[Opening Information given section]
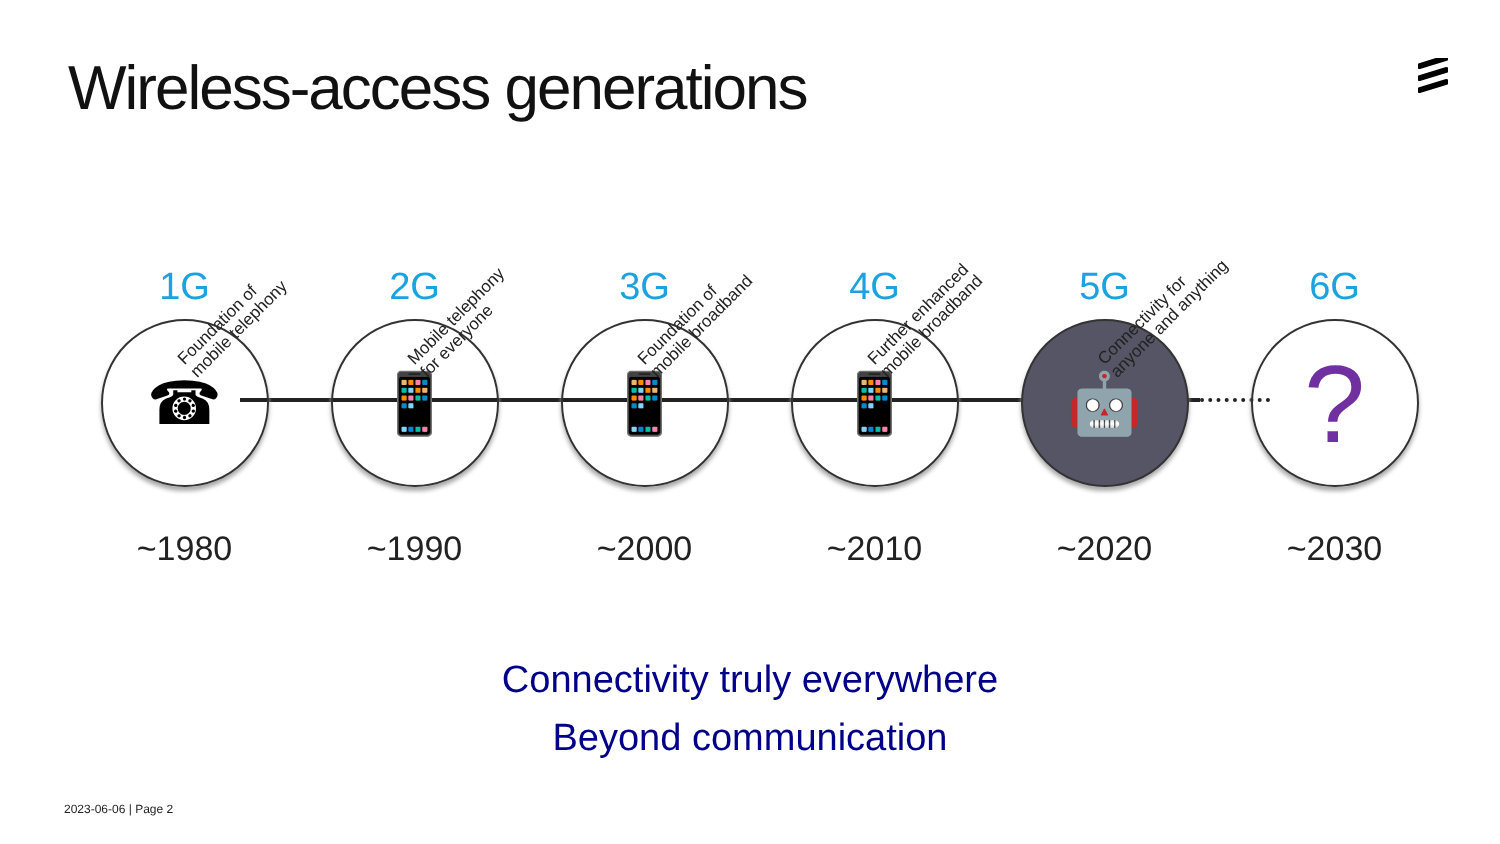Wireless-access generations
1G
☎
~1980
Foundation of
mobile telephony
2G
📱
~1990
Mobile telephony
for everyone
3G
📱
~2000
Foundation of
mobile broadband
4G
📱
~2010
Further enhanced
mobile broadband
5G
🤖
~2020
Connectivity for
anyone and anything
6G
?
~2030
Connectivity truly everywhere
Beyond communication
2023-06-06 | Page 2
[Closing Information given section]
* [Work request]
Without any of the pictures, repeat the entries above word for word.

* [Solved problem]
Wireless-access generations
1G
☎
~1980
Foundation of
mobile telephony
2G
📱
~1990
Mobile telephony
for everyone
3G
📱
~2000
Foundation of
mobile broadband
4G
📱
~2010
Further enhanced
mobile broadband
5G
🤖
~2020
Connectivity for
anyone and anything
6G
?
~2030
Connectivity truly everywhere
Beyond communication
2023-06-06 | Page 2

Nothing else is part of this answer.